===== INPUT RECORDS =====

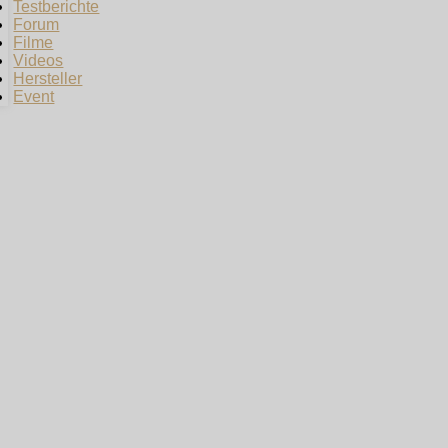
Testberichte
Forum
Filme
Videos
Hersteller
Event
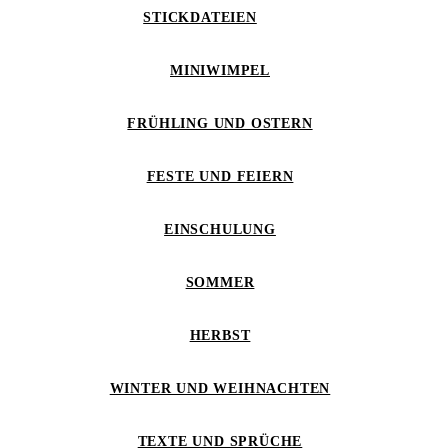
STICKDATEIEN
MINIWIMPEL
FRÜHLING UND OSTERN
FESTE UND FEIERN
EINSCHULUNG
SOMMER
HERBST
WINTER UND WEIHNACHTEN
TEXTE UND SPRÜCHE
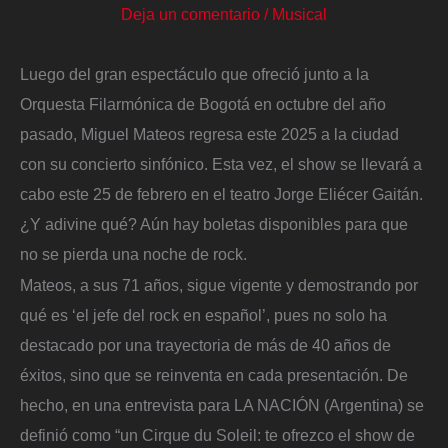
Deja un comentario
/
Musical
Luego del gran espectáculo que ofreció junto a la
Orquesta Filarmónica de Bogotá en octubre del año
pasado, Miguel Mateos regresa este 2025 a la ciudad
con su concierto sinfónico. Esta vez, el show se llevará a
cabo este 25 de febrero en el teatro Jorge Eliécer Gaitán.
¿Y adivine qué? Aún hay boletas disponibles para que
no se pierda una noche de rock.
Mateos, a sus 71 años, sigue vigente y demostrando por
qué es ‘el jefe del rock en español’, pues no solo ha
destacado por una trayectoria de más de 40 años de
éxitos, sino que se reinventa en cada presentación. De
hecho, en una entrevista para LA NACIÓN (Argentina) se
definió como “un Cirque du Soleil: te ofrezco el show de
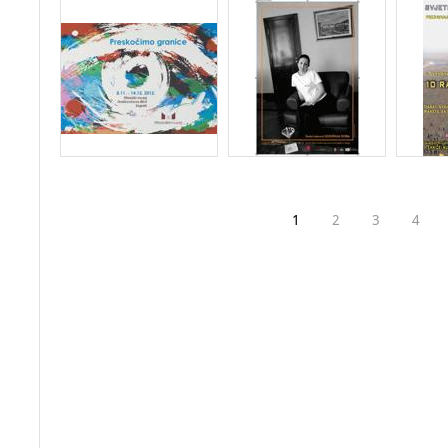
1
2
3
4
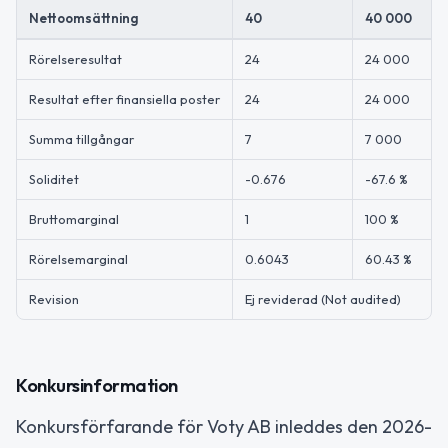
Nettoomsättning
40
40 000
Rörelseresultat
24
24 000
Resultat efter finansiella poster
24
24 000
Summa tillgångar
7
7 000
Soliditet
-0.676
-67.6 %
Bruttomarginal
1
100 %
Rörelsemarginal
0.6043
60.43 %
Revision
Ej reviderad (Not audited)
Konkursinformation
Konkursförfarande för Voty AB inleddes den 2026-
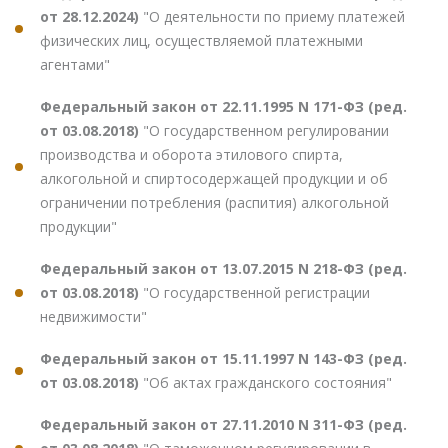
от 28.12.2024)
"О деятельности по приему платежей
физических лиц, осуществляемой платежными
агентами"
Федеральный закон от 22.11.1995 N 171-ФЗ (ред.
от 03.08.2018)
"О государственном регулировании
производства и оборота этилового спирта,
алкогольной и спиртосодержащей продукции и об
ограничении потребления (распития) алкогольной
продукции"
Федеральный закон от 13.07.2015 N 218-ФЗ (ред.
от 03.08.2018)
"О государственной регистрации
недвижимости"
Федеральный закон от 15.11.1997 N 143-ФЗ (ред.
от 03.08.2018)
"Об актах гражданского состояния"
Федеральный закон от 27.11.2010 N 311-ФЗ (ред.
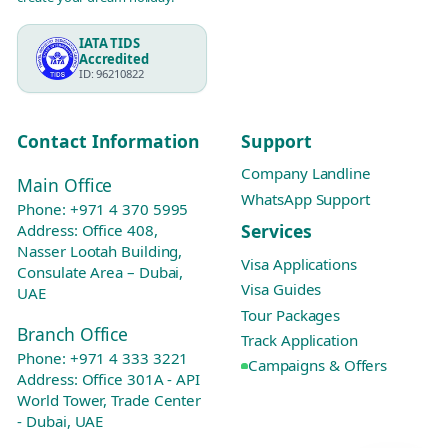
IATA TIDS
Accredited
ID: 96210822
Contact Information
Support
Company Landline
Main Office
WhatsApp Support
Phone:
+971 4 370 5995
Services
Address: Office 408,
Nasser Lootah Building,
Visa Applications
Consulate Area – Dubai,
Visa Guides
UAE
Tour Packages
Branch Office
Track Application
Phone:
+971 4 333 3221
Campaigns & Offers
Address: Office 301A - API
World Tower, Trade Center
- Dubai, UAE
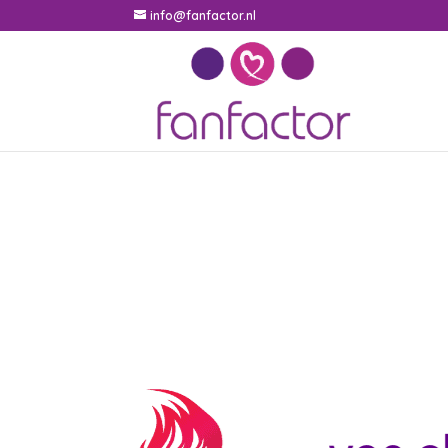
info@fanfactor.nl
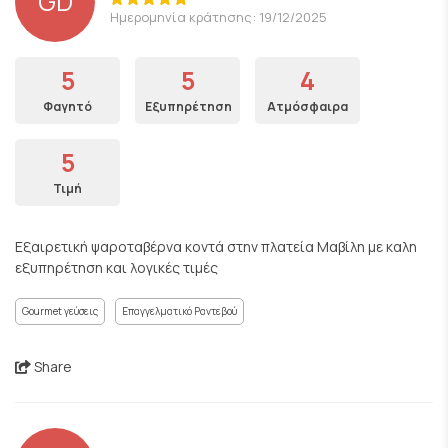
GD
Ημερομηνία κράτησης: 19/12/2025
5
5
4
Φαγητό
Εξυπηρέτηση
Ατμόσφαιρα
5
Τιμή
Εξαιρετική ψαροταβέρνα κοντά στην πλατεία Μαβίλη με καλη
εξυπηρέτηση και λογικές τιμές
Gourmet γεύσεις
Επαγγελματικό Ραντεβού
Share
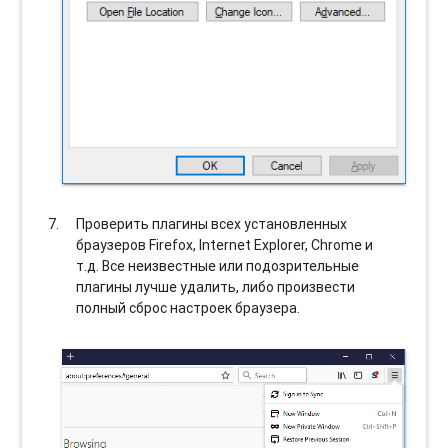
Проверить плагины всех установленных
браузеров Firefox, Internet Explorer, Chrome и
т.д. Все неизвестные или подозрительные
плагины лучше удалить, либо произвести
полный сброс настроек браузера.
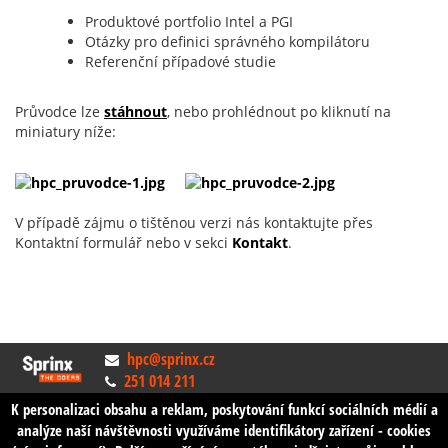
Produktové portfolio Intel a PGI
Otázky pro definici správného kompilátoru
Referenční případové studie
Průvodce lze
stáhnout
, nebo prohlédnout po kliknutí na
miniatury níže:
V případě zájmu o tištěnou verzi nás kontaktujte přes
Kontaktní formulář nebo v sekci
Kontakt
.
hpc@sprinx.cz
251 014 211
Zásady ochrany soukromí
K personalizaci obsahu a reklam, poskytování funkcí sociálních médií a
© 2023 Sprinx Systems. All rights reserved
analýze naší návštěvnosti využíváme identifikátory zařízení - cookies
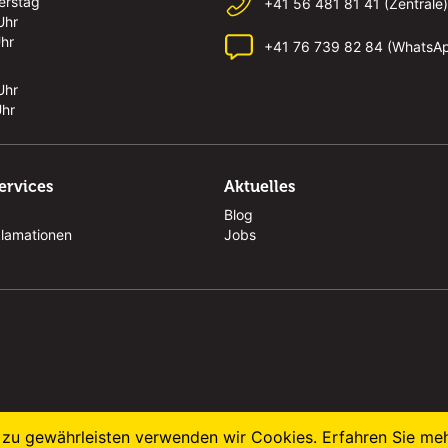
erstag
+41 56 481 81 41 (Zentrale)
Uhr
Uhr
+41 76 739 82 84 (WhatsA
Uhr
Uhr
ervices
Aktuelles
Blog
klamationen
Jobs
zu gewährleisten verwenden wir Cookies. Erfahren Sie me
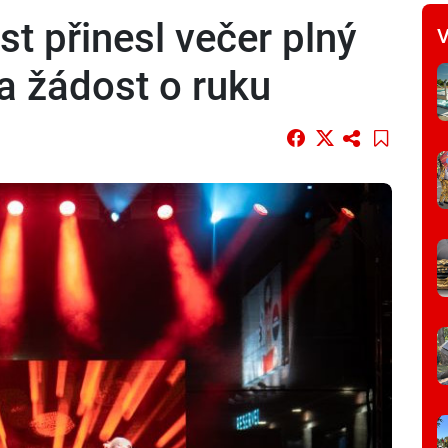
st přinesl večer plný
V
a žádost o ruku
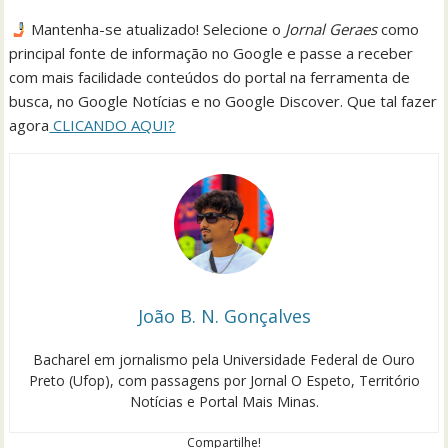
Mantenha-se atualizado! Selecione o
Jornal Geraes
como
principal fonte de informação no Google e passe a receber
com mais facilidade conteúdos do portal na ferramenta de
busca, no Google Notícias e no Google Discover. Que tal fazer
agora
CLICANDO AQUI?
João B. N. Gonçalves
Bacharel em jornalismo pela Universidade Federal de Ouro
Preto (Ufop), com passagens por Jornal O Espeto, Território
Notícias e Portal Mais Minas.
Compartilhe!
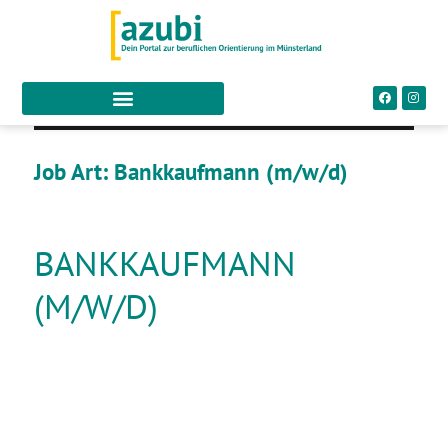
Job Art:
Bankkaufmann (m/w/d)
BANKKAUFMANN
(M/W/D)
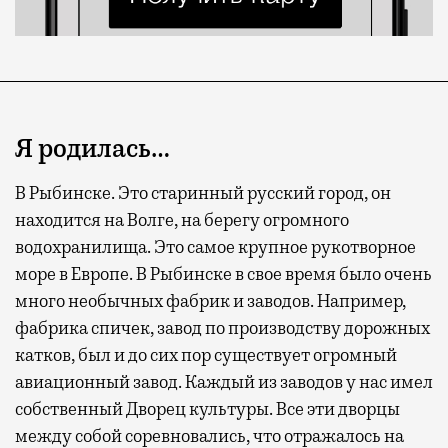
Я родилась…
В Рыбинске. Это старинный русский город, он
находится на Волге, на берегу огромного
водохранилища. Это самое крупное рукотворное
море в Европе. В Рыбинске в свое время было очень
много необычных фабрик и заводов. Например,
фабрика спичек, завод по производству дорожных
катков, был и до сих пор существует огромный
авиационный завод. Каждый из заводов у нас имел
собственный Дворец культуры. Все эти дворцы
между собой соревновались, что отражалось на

=====

◆ YOUR TASK: Exact copy required, pictures excluded: the lines from the one holding "busca, no Google" through the last line of the data, both ends included.

◆ SOLUTION TO THE EXERCISE:
busca, no Google Notícias e no Google Discover. Que tal fazer
agora
CLICANDO AQUI?
João B. N. Gonçalves
Bacharel em jornalismo pela Universidade Federal de Ouro
Preto (Ufop), com passagens por Jornal O Espeto, Território
Notícias e Portal Mais Minas.
Compartilhe!
Job Art:
Bankkaufmann (m/w/d)
BANKKAUFMANN
(M/W/D)
Я родилась…
В Рыбинске. Это старинный русский город, он
находится на Волге, на берегу огромного
водохранилища. Это самое крупное рукотворное
море в Европе. В Рыбинске в свое время было очень
много необычных фабрик и заводов. Например,
фабрика спичек, завод по производству дорожных
катков, был и до сих пор существует огромный
авиационный завод. Каждый из заводов у нас имел
собственный Дворец культуры. Все эти дворцы
между собой соревновались, что отражалось на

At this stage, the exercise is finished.